→ **TO-DO ITEM**: Output every line of the records below as a numbered list, omitting blank lines and leaving out the pictures.

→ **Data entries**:
╭──
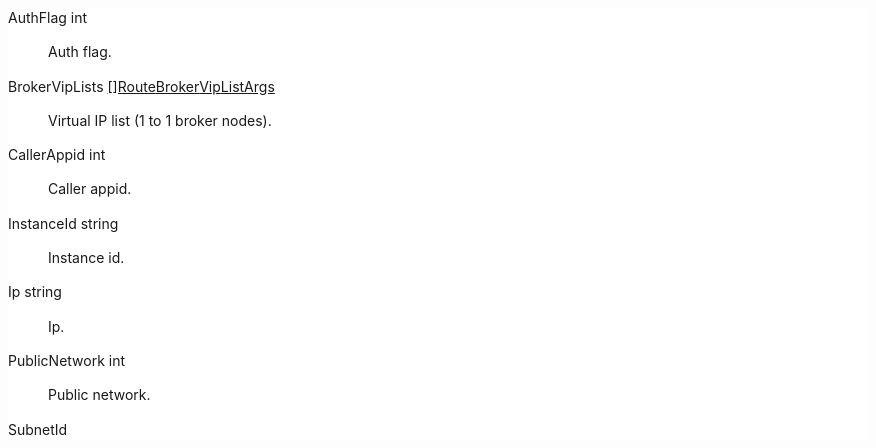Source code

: <a data-swiftype-name="resource-property" data-swiftype-type="text" href="#state_authflag_go" style="color: inherit; text-decoration: inherit;">Auth<wbr>Flag</a>
</span>
        <span class="property-indicator"></span>
        <span class="property-type">int</span>
    </dt>
    <dd><p>Auth flag.</p>
</dd><dt class="property-optional"
            title="Optional">
        <span id="state_brokerviplists_go">
<a data-swiftype-name="resource-property" data-swiftype-type="text" href="#state_brokerviplists_go" style="color: inherit; text-decoration: inherit;">Broker<wbr>Vip<wbr>Lists</a>
</span>
        <span class="property-indicator"></span>
        <span class="property-type"><a href="#routebrokerviplist">[]Route<wbr>Broker<wbr>Vip<wbr>List<wbr>Args</a></span>
    </dt>
    <dd><p>Virtual IP list (1 to 1 broker nodes).</p>
</dd><dt class="property-optional"
            title="Optional">
        <span id="state_callerappid_go">
<a data-swiftype-name="resource-property" data-swiftype-type="text" href="#state_callerappid_go" style="color: inherit; text-decoration: inherit;">Caller<wbr>Appid</a>
</span>
        <span class="property-indicator"></span>
        <span class="property-type">int</span>
    </dt>
    <dd><p>Caller appid.</p>
</dd><dt class="property-optional"
            title="Optional">
        <span id="state_instanceid_go">
<a data-swiftype-name="resource-property" data-swiftype-type="text" href="#state_instanceid_go" style="color: inherit; text-decoration: inherit;">Instance<wbr>Id</a>
</span>
        <span class="property-indicator"></span>
        <span class="property-type">string</span>
    </dt>
    <dd><p>Instance id.</p>
</dd><dt class="property-optional"
            title="Optional">
        <span id="state_ip_go">
<a data-swiftype-name="resource-property" data-swiftype-type="text" href="#state_ip_go" style="color: inherit; text-decoration: inherit;">Ip</a>
</span>
        <span class="property-indicator"></span>
        <span class="property-type">string</span>
    </dt>
    <dd><p>Ip.</p>
</dd><dt class="property-optional"
            title="Optional">
        <span id="state_publicnetwork_go">
<a data-swiftype-name="resource-property" data-swiftype-type="text" href="#state_publicnetwork_go" style="color: inherit; text-decoration: inherit;">Public<wbr>Network</a>
</span>
        <span class="property-indicator"></span>
        <span class="property-type">int</span>
    </dt>
    <dd><p>Public network.</p>
</dd><dt class="property-optional"
            title="Optional">
        <span id="state_subnetid_go">
<a data-swiftype-name="resource-property" data-swiftype-type="text" href="#state_subnetid_go" style="color: inherit; text-decoration: inherit;">Subnet<wbr>Id</a>
</span>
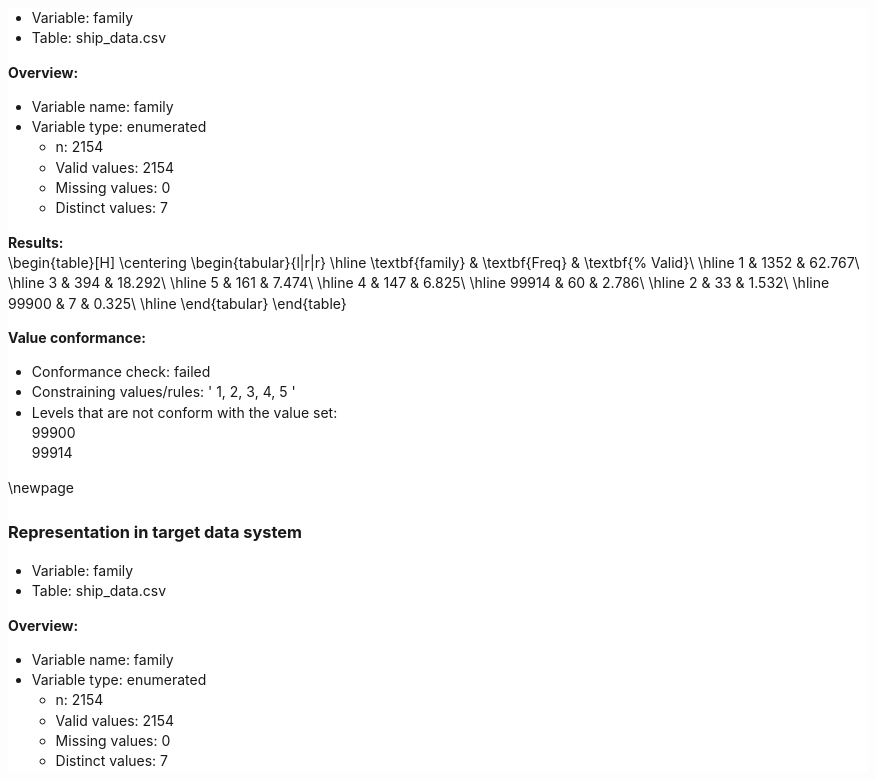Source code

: - Variable: family
- Table: ship_data.csv  
  

 **Overview:**  

- Variable name: family
- Variable type: enumerated  
    + n: 2154
    + Valid values: 2154
    + Missing values: 0
    + Distinct values: 7  
  

 **Results:**  
\begin{table}[H]
\centering
\begin{tabular}{l|r|r}
\hline
\textbf{family} & \textbf{Freq} & \textbf{\% Valid}\\
\hline
1 & 1352 & 62.767\\
\hline
3 & 394 & 18.292\\
\hline
5 & 161 & 7.474\\
\hline
4 & 147 & 6.825\\
\hline
99914 & 60 & 2.786\\
\hline
2 & 33 & 1.532\\
\hline
99900 & 7 & 0.325\\
\hline
\end{tabular}
\end{table}

 **Value conformance:**  

- Conformance check: failed
- Constraining values/rules: ' 1, 2, 3, 4, 5 '
-  Levels that are not conform with the value set:  
99900  
99914  
  
\newpage
### Representation in **target** data system  

- Variable: family
- Table: ship_data.csv  
  

 **Overview:**  

- Variable name: family
- Variable type: enumerated  
    + n: 2154
    + Valid values: 2154
    + Missing values: 0
    + Distinct values: 7  
  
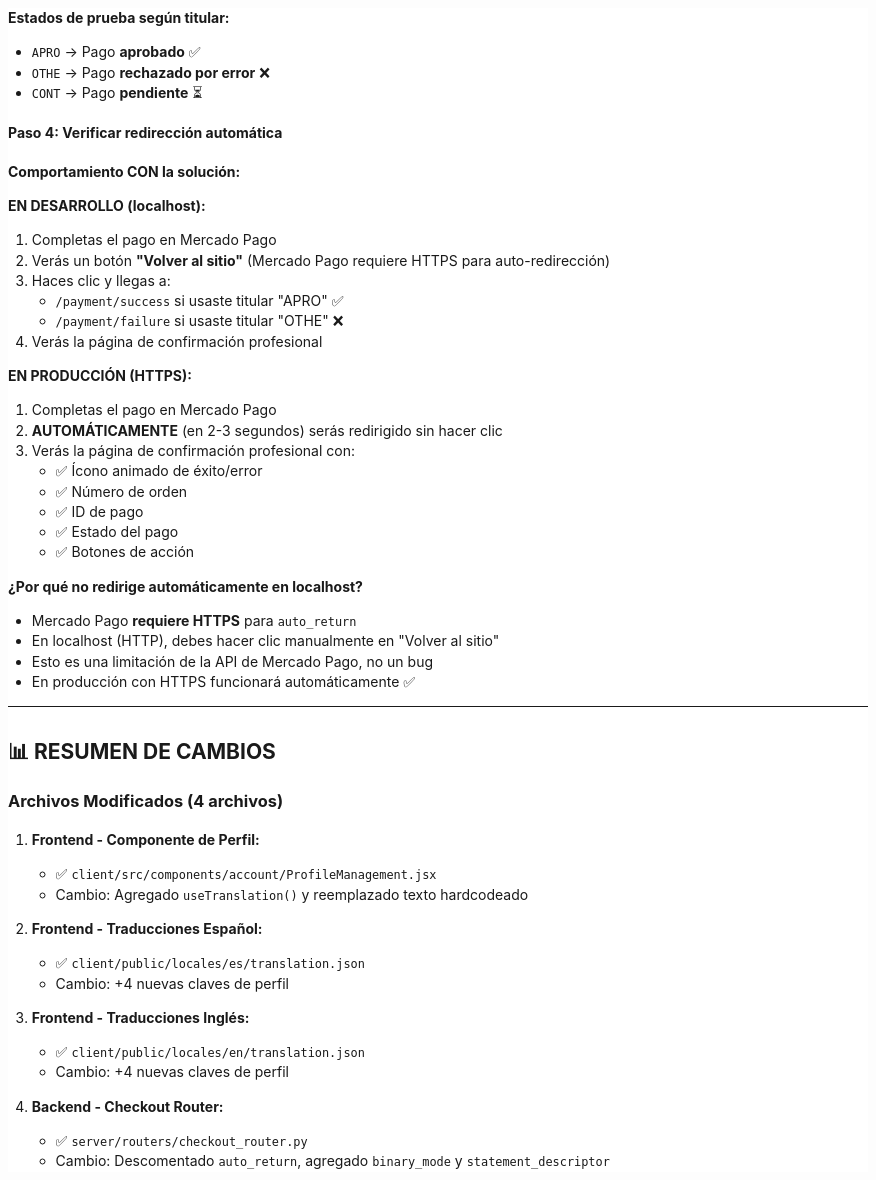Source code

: **Estados de prueba según titular:**
- `APRO` → Pago **aprobado** ✅
- `OTHE` → Pago **rechazado por error** ❌
- `CONT` → Pago **pendiente** ⏳

#### Paso 4: Verificar redirección automática

**Comportamiento CON la solución:**

**EN DESARROLLO (localhost):**
1. Completas el pago en Mercado Pago
2. Verás un botón **"Volver al sitio"** (Mercado Pago requiere HTTPS para auto-redirección)
3. Haces clic y llegas a:
   - `/payment/success` si usaste titular "APRO" ✅
   - `/payment/failure` si usaste titular "OTHE" ❌
4. Verás la página de confirmación profesional

**EN PRODUCCIÓN (HTTPS):**
1. Completas el pago en Mercado Pago
2. **AUTOMÁTICAMENTE** (en 2-3 segundos) serás redirigido sin hacer clic
3. Verás la página de confirmación profesional con:
   - ✅ Ícono animado de éxito/error
   - ✅ Número de orden
   - ✅ ID de pago
   - ✅ Estado del pago
   - ✅ Botones de acción

**¿Por qué no redirige automáticamente en localhost?**
- Mercado Pago **requiere HTTPS** para `auto_return`
- En localhost (HTTP), debes hacer clic manualmente en "Volver al sitio"
- Esto es una limitación de la API de Mercado Pago, no un bug
- En producción con HTTPS funcionará automáticamente ✅

---

## 📊 RESUMEN DE CAMBIOS

### Archivos Modificados (4 archivos)

1. **Frontend - Componente de Perfil:**
   - ✅ `client/src/components/account/ProfileManagement.jsx`
   - Cambio: Agregado `useTranslation()` y reemplazado texto hardcodeado

2. **Frontend - Traducciones Español:**
   - ✅ `client/public/locales/es/translation.json`
   - Cambio: +4 nuevas claves de perfil

3. **Frontend - Traducciones Inglés:**
   - ✅ `client/public/locales/en/translation.json`
   - Cambio: +4 nuevas claves de perfil

4. **Backend - Checkout Router:**
   - ✅ `server/routers/checkout_router.py`
   - Cambio: Descomentado `auto_return`, agregado `binary_mode` y `statement_descriptor`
╰──
→ **REPLY**:
1. Source code
2. : <a data-swiftype-name="resource-property" data-swiftype-type="text" href="#state_authflag_go" style="color: inherit; text-decoration: inherit;">Auth<wbr>Flag</a>
3. </span>
4.         <span class="property-indicator"></span>
5.         <span class="property-type">int</span>
6.     </dt>
7.     <dd><p>Auth flag.</p>
8. </dd><dt class="property-optional"
9.             title="Optional">
10.         <span id="state_brokerviplists_go">
11. <a data-swiftype-name="resource-property" data-swiftype-type="text" href="#state_brokerviplists_go" style="color: inherit; text-decoration: inherit;">Broker<wbr>Vip<wbr>Lists</a>
12. </span>
13.         <span class="property-indicator"></span>
14.         <span class="property-type"><a href="#routebrokerviplist">[]Route<wbr>Broker<wbr>Vip<wbr>List<wbr>Args</a></span>
15.     </dt>
16.     <dd><p>Virtual IP list (1 to 1 broker nodes).</p>
17. </dd><dt class="property-optional"
18.             title="Optional">
19.         <span id="state_callerappid_go">
20. <a data-swiftype-name="resource-property" data-swiftype-type="text" href="#state_callerappid_go" style="color: inherit; text-decoration: inherit;">Caller<wbr>Appid</a>
21. </span>
22.         <span class="property-indicator"></span>
23.         <span class="property-type">int</span>
24.     </dt>
25.     <dd><p>Caller appid.</p>
26. </dd><dt class="property-optional"
27.             title="Optional">
28.         <span id="state_instanceid_go">
29. <a data-swiftype-name="resource-property" data-swiftype-type="text" href="#state_instanceid_go" style="color: inherit; text-decoration: inherit;">Instance<wbr>Id</a>
30. </span>
31.         <span class="property-indicator"></span>
32.         <span class="property-type">string</span>
33.     </dt>
34.     <dd><p>Instance id.</p>
35. </dd><dt class="property-optional"
36.             title="Optional">
37.         <span id="state_ip_go">
38. <a data-swiftype-name="resource-property" data-swiftype-type="text" href="#state_ip_go" style="color: inherit; text-decoration: inherit;">Ip</a>
39. </span>
40.         <span class="property-indicator"></span>
41.         <span class="property-type">string</span>
42.     </dt>
43.     <dd><p>Ip.</p>
44. </dd><dt class="property-optional"
45.             title="Optional">
46.         <span id="state_publicnetwork_go">
47. <a data-swiftype-name="resource-property" data-swiftype-type="text" href="#state_publicnetwork_go" style="color: inherit; text-decoration: inherit;">Public<wbr>Network</a>
48. </span>
49.         <span class="property-indicator"></span>
50.         <span class="property-type">int</span>
51.     </dt>
52.     <dd><p>Public network.</p>
53. </dd><dt class="property-optional"
54.             title="Optional">
55.         <span id="state_subnetid_go">
56. <a data-swiftype-name="resource-property" data-swiftype-type="text" href="#state_subnetid_go" style="color: inherit; text-decoration: inherit;">Subnet<wbr>Id</a>
57. </span>
58. Source code
59. : - Variable: family
60. - Table: ship_data.csv  
61.  **Overview:**  
62. - Variable name: family
63. - Variable type: enumerated  
64.     + n: 2154
65.     + Valid values: 2154
66.     + Missing values: 0
67.     + Distinct values: 7  
68.  **Results:**  
69. \begin{table}[H]
70. \centering
71. \begin{tabular}{l|r|r}
72. \hline
73. \textbf{family} & \textbf{Freq} & \textbf{\% Valid}\\
74. \hline
75. 1 & 1352 & 62.767\\
76. \hline
77. 3 & 394 & 18.292\\
78. \hline
79. 5 & 161 & 7.474\\
80. \hline
81. 4 & 147 & 6.825\\
82. \hline
83. 99914 & 60 & 2.786\\
84. \hline
85. 2 & 33 & 1.532\\
86. \hline
87. 99900 & 7 & 0.325\\
88. \hline
89. \end{tabular}
90. \end{table}
91.  **Value conformance:**  
92. - Conformance check: failed
93. - Constraining values/rules: ' 1, 2, 3, 4, 5 '
94. -  Levels that are not conform with the value set:  
95. 99900  
96. 99914  
97. \newpage
98. ### Representation in **target** data system  
99. - Variable: family
100. - Table: ship_data.csv  
101.  **Overview:**  
102. - Variable name: family
103. - Variable type: enumerated  
104.     + n: 2154
105.     + Valid values: 2154
106.     + Missing values: 0
107.     + Distinct values: 7  
108. Source code
109. : **Estados de prueba según titular:**
110. - `APRO` → Pago **aprobado** ✅
111. - `OTHE` → Pago **rechazado por error** ❌
112. - `CONT` → Pago **pendiente** ⏳
113. #### Paso 4: Verificar redirección automática
114. **Comportamiento CON la solución:**
115. **EN DESARROLLO (localhost):**
116. 1. Completas el pago en Mercado Pago
117. 2. Verás un botón **"Volver al sitio"** (Mercado Pago requiere HTTPS para auto-redirección)
118. 3. Haces clic y llegas a:
119.    - `/payment/success` si usaste titular "APRO" ✅
120.    - `/payment/failure` si usaste titular "OTHE" ❌
121. 4. Verás la página de confirmación profesional
122. **EN PRODUCCIÓN (HTTPS):**
123. 1. Completas el pago en Mercado Pago
124. 2. **AUTOMÁTICAMENTE** (en 2-3 segundos) serás redirigido sin hacer clic
125. 3. Verás la página de confirmación profesional con:
126.    - ✅ Ícono animado de éxito/error
127.    - ✅ Número de orden
128.    - ✅ ID de pago
129.    - ✅ Estado del pago
130.    - ✅ Botones de acción
131. **¿Por qué no redirige automáticamente en localhost?**
132. - Mercado Pago **requiere HTTPS** para `auto_return`
133. - En localhost (HTTP), debes hacer clic manualmente en "Volver al sitio"
134. - Esto es una limitación de la API de Mercado Pago, no un bug
135. - En producción con HTTPS funcionará automáticamente ✅
136. ---
137. ## 📊 RESUMEN DE CAMBIOS
138. ### Archivos Modificados (4 archivos)
139. 1. **Frontend - Componente de Perfil:**
140.    - ✅ `client/src/components/account/ProfileManagement.jsx`
141.    - Cambio: Agregado `useTranslation()` y reemplazado texto hardcodeado
142. 2. **Frontend - Traducciones Español:**
143.    - ✅ `client/public/locales/es/translation.json`
144.    - Cambio: +4 nuevas claves de perfil
145. 3. **Frontend - Traducciones Inglés:**
146.    - ✅ `client/public/locales/en/translation.json`
147.    - Cambio: +4 nuevas claves de perfil
148. 4. **Backend - Checkout Router:**
149.    - ✅ `server/routers/checkout_router.py`
150.    - Cambio: Descomentado `auto_return`, agregado `binary_mode` y `statement_descriptor`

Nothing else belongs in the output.